[Start of Attachment]

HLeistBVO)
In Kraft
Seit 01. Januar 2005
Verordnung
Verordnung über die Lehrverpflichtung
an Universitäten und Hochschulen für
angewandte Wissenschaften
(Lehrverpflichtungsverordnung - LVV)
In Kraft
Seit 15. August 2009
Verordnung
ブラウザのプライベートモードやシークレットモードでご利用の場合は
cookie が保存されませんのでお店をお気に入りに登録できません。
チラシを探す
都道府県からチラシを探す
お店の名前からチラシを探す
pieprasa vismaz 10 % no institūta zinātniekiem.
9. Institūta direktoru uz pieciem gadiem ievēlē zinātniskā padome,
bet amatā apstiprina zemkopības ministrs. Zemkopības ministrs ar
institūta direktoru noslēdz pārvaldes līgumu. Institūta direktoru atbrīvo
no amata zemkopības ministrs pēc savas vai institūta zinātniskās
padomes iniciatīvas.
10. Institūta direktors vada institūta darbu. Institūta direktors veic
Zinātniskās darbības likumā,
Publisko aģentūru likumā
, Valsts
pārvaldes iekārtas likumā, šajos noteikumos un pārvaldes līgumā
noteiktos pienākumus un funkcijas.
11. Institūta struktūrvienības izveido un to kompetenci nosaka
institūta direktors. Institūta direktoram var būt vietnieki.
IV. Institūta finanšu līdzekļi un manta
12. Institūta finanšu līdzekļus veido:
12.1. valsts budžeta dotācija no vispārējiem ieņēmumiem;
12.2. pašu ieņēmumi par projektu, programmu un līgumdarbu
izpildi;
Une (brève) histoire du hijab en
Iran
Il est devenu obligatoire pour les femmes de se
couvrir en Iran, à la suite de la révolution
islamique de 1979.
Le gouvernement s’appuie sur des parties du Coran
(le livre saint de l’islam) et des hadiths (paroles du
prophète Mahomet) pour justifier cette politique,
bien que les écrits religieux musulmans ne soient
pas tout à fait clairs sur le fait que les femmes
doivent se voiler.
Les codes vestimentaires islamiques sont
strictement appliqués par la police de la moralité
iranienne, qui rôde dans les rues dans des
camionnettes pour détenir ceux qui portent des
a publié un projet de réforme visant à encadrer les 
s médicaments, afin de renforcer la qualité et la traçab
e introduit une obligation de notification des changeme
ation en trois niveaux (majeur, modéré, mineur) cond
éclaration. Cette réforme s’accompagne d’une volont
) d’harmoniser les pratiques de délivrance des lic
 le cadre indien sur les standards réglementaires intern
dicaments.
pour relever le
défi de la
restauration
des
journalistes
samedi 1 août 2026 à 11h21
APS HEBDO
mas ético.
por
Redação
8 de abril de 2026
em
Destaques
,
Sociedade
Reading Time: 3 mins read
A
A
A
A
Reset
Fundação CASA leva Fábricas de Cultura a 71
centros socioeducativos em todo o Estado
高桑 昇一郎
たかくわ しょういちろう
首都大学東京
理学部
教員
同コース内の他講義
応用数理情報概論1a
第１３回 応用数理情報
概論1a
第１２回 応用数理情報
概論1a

[End of Attachment]
[Start of Attachment]

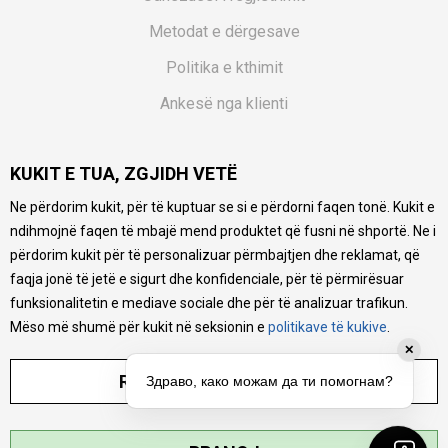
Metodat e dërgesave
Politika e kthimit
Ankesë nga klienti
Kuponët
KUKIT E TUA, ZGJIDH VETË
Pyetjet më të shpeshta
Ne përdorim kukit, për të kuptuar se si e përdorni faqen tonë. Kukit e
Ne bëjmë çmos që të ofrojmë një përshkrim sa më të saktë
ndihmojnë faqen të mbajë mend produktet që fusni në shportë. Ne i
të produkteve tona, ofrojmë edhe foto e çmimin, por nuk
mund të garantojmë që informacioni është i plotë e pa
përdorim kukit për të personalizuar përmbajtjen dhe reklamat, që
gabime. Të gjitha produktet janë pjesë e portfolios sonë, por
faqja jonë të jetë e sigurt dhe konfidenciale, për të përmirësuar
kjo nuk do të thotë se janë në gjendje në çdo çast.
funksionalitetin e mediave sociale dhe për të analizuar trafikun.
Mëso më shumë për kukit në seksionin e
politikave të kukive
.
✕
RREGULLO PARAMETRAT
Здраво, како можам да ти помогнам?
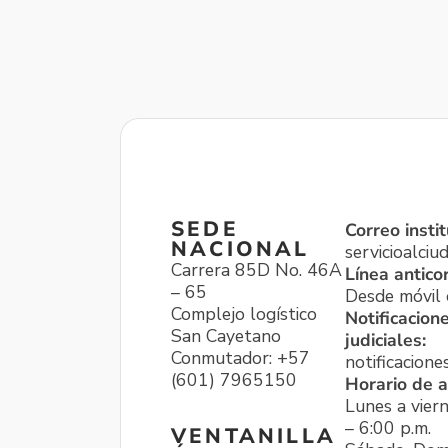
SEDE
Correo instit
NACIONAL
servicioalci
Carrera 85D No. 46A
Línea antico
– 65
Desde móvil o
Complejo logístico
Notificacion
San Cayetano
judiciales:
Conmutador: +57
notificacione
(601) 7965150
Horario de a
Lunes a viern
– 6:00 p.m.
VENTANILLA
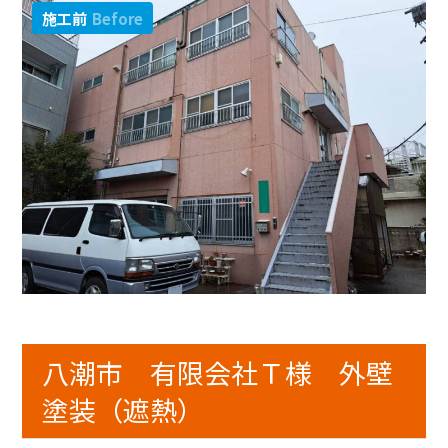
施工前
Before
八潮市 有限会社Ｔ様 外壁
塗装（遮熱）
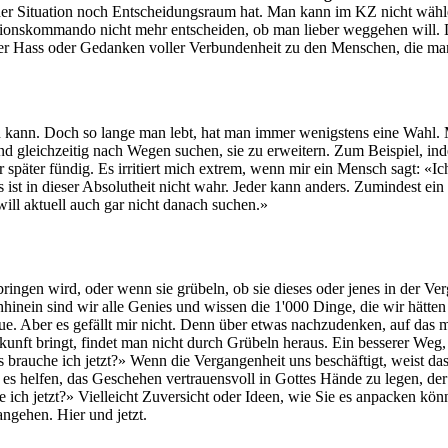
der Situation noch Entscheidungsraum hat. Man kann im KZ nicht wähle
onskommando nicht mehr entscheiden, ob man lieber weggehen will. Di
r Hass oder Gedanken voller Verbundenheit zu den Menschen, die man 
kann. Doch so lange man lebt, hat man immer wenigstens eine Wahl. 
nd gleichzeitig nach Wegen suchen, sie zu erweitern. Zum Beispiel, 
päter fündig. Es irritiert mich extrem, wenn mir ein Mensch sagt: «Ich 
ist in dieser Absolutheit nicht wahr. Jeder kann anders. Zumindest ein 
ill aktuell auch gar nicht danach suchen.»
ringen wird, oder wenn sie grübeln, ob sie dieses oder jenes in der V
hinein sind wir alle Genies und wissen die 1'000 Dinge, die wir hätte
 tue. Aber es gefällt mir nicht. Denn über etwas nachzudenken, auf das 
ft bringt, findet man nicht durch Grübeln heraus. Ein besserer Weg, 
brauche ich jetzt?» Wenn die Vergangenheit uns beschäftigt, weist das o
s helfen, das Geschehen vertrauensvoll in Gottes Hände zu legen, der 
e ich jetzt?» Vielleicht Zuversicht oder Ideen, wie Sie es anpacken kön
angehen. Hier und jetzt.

[End of Attachment]

--- Task details ---
From the listing above, pick out every line that contains the word "jetzt" and copy those lines without changes.

--- Answer section ---
brauche ich jetzt?» Wenn die Vergangenheit uns beschäftigt, weist das o
e ich jetzt?» Vielleicht Zuversicht oder Ideen, wie Sie es anpacken kön
angehen. Hier und jetzt.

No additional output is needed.